How many lines in the records below contain "FRAGILE"? Answer with the number alone.

EXCERPTED DATA:

• • •

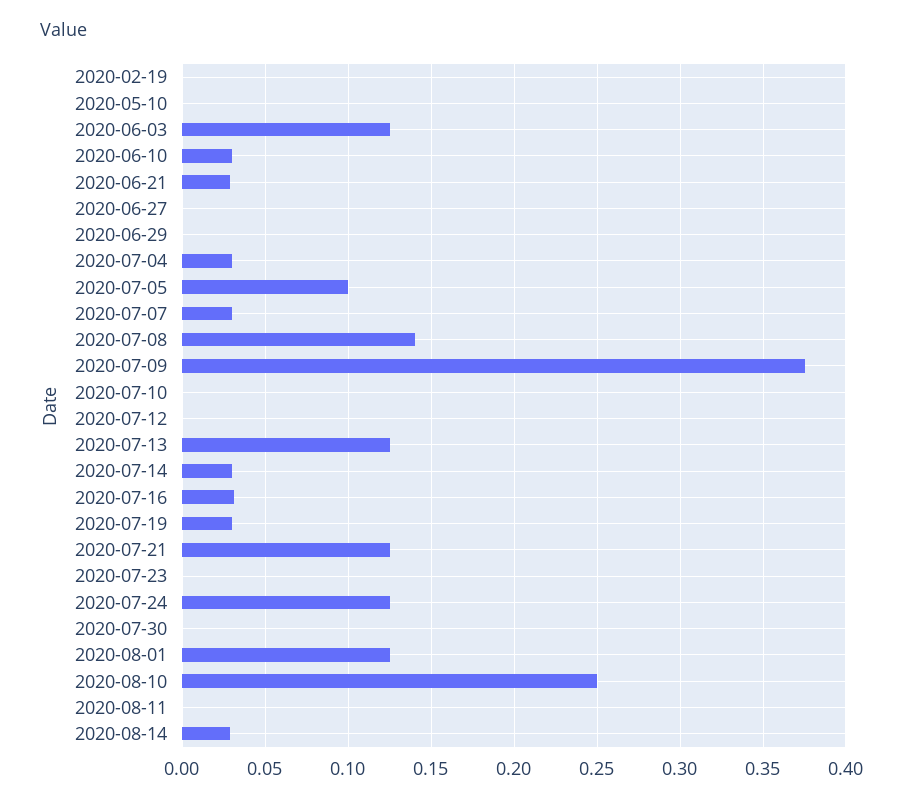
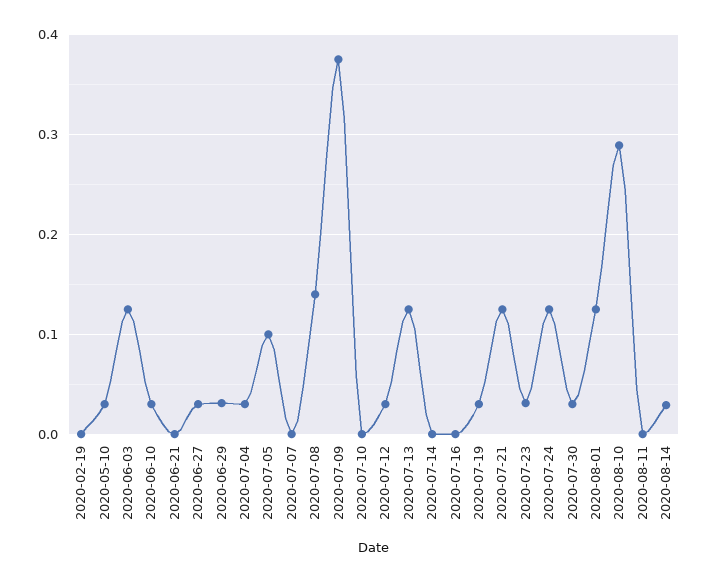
  {
    "2020-02-19": 0,
-   "2020-05-10": 0,
+   "2020-05-10": 0.03,
    "2020-06-03": 0.125,
    "2020-06-10": 0.03,
-   "2020-06-21": 0.03,
+   "2020-06-21": 0,
-   "2020-06-27": 0,
+   "2020-06-27": 0.03,
-   "2020-06-29": 0,
+   "2020-06-29": 0.03,
    "2020-07-04": 0.03,
    "2020-07-05": 0.1,
-   "2020-07-07": 0.03,
+   "2020-07-07": 0,
    "2020-07-08": 0.14,
    "2020-07-09": 0.375,
    "2020-07-10": 0,
-   "2020-07-12": 0,
+   "2020-07-12": 0.03,
    "2020-07-13": 0.125,
-   "2020-07-14": 0.03,
+   "2020-07-14": 0,
-   "2020-07-16": 0.03,
+   "2020-07-16": 0,
    "2020-07-19": 0.03,
    "2020-07-21": 0.125,
-   "2020-07-23": 0,
+   "2020-07-23": 0.03,
    "2020-07-24": 0.125,
-   "2020-07-30": 0,
+   "2020-07-30": 0.03,
    "2020-08-01": 0.125,
-   "2020-08-10": 0.25,
+   "2020-08-10": 0.29,
    "2020-08-11": 0,
    "2020-08-14": 0.03
  }

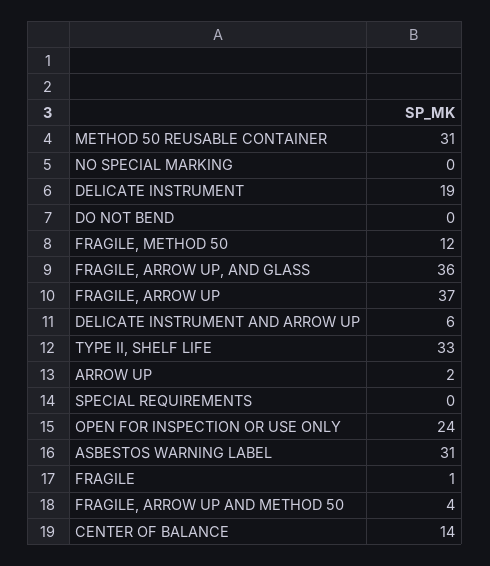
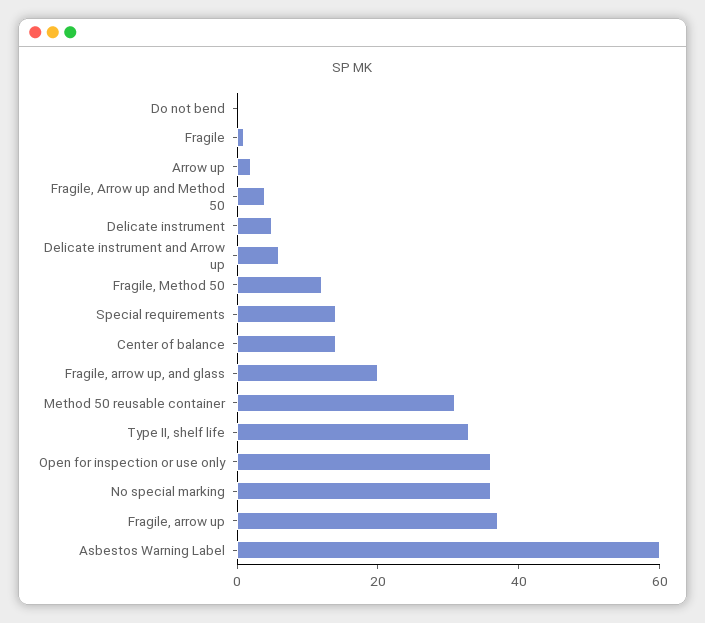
  {
    "METHOD 50 REUSABLE CONTAINER": 31,
-   "NO SPECIAL MARKING": 0,
+   "NO SPECIAL MARKING": 35,
-   "DELICATE INSTRUMENT": 19,
+   "DELICATE INSTRUMENT": 5,
    "DO NOT BEND": 0,
    "FRAGILE, METHOD 50": 12,
-   "FRAGILE, ARROW UP, AND GLASS": 36,
+   "FRAGILE, ARROW UP, AND GLASS": 20,
    "FRAGILE, ARROW UP": 37,
    "DELICATE INSTRUMENT AND ARROW UP": 6,
    "TYPE II, SHELF LIFE": 33,
    "ARROW UP": 2,
-   "SPECIAL REQUIREMENTS": 0,
+   "SPECIAL REQUIREMENTS": 15,
-   "OPEN FOR INSPECTION OR USE ONLY": 24,
+   "OPEN FOR INSPECTION OR USE ONLY": 35,
-   "ASBESTOS WARNING LABEL": 31,
+   "ASBESTOS WARNING LABEL": 60,
    "FRAGILE": 1,
    "FRAGILE, ARROW UP AND METHOD 50": 4,
    "CENTER OF BALANCE": 14
  }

• • •

SOLUTION: 6